A rundown of the biggest projects coming out of COP27
The MENA region is setting up to become a hub for exports of green energy and renewables, judging by the raft of new green projects that were inked at COP27. With the slogan “COP for Implementation,” COP27 host Egypt raised hopes for the number of projects announced during the summit — and it delivered.
Green hydrogen was undoubtedly the star of the show, with at least 10 new green hydrogen plants set to be built in Egypt after final agreements are inked. The nine green hydrogen and ammonia facilities in Egypt’s Suez Canal Economic Zone alone will collectively produce up to 7.6 mn tons of green ammonia and 2.7 mn tons of hydrogen a year when fully operational.
Saudi Arabia came in hot: The kingdom announced its 13 renewable energy projects worth a combined USD 9 bn in the pipeline, as it looked to reposition itself for a post-oil world. The projects — which include what could be one of the world’s largest green hydrogen plants — have a collective capacity of 11.3 GW, and will help reduce some 20 mn tons of carbon emissions a year, according to a Saudi Green Initiative tweet earlier this month.

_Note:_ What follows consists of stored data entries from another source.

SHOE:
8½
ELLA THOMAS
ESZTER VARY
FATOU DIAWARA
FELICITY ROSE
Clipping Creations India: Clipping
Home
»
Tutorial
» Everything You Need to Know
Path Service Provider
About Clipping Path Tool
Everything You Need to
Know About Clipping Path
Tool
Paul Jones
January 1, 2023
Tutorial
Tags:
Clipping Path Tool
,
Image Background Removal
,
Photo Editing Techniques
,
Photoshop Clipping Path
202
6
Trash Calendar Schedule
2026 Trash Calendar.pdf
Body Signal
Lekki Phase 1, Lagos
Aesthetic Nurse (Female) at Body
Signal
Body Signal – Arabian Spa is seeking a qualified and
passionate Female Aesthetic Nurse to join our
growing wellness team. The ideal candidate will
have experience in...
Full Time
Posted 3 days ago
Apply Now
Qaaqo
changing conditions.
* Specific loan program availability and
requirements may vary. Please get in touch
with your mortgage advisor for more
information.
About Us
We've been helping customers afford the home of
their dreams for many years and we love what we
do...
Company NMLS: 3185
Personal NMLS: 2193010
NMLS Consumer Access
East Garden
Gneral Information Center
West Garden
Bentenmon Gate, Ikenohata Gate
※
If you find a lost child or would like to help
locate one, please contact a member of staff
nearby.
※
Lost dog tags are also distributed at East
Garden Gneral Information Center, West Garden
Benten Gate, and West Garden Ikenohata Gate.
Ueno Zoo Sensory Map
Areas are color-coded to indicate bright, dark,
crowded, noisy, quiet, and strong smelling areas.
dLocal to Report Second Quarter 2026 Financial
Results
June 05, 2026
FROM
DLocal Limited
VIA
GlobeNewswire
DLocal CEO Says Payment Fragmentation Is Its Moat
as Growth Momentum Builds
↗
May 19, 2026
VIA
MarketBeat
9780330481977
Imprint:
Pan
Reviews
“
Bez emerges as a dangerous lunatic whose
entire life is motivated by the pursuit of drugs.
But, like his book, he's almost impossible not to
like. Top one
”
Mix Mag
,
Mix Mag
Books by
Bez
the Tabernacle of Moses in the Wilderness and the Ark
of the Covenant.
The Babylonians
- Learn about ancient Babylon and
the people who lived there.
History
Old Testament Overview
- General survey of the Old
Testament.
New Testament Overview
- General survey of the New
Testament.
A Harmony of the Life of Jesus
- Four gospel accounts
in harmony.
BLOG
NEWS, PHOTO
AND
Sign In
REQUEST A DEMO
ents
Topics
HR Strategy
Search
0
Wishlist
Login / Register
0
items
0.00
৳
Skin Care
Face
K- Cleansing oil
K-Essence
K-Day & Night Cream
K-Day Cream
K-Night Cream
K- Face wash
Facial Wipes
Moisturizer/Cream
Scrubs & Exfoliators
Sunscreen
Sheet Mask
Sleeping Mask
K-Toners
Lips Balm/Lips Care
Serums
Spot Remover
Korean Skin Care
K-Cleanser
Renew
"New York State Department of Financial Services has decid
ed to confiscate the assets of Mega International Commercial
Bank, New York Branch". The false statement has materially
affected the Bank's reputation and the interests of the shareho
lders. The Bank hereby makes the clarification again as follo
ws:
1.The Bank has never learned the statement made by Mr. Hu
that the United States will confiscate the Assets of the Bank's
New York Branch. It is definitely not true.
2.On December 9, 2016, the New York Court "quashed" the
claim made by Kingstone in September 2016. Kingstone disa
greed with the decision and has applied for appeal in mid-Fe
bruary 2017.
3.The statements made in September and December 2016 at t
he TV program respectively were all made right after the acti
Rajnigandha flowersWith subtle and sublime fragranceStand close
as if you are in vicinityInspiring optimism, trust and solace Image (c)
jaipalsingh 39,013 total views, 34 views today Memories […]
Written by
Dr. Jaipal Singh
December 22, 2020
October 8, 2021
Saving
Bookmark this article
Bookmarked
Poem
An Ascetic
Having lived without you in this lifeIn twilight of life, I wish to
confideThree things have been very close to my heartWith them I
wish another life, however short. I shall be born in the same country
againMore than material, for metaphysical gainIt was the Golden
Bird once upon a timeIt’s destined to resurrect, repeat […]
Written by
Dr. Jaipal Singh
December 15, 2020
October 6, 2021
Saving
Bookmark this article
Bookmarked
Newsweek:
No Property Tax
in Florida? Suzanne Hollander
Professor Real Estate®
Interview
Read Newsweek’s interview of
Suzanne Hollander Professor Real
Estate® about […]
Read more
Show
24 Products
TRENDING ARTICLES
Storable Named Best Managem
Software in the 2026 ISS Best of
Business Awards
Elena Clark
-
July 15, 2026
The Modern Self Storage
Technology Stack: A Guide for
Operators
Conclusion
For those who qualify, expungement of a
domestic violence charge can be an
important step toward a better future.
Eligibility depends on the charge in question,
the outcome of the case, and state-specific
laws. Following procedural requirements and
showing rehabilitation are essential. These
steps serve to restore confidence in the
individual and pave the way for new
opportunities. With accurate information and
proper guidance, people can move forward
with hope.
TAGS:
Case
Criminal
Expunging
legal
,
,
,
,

The big question: How many of these MENA hydrogen plants will get built in the wake of the US Inflation Reduction Act, which includes a 10-year production tax credit of as much as USD 3 / kg of H2 produced with no emissions. And as we noted above, G7 nations are primed to build up hydrogen infrastructure faster than other countries, and there are clear questions about how much capacity there is in the supply chain to build out the renewable power and other infrastructure (think: electrolysers) needed to ramp up large-scale hydrogen projects.
The runner up? Wind power: At least five different wind farms will produce a whopping 29.5 GW of wind power in Egypt once fully operational. The biggest ones include Masdar alongside our friends at Infinity Power and Hassan Allam Utilities — who will build a 10 GW wind farm in Egypt — and Saudi renewable energy developer Acwa Power’s 10 GW wind farm in Egypt alongside the country’s state-owned electricity firms.
Carbon capture got some attention: Two Saudi giants — Aramco and mining company Ma’aden — agreed to build carbon capture and storage facilities in a huge step for the kingdom’s blue hydrogen ambitions. (Blue hydrogen is a form of zero-carbon fuel made through a process that captures its own carbon emissions — check out our explainer on the energy source here.) Aramco’s carbon capture hub is set to be one of the largest in the world, with the capacity to store up to 9 mn tons of carbon dioxide a year by 2027, while Ma’aden’s plant will capture 300k metric tons of CO2 emissions a year from the company’s three ammonia plants.
Waste management projects were also on the cards: UAE-headquartered waste management company Averda is partnering with US-headquartered low-carbon biofuels developer WasteFuel to establish a commercial-scale municipal waste-to-renewable-methanol plant in MENA. Egypt also announced it is set to sign contracts worth EGP 4.2 bn to establish sanitary landfills and waste recycling facilities for municipal waste. On another note, UK-based water tech company Hydro Industries is considering building two wastewater treatment facilities in Egypt to treat some 50 tons of industrial wastewater daily.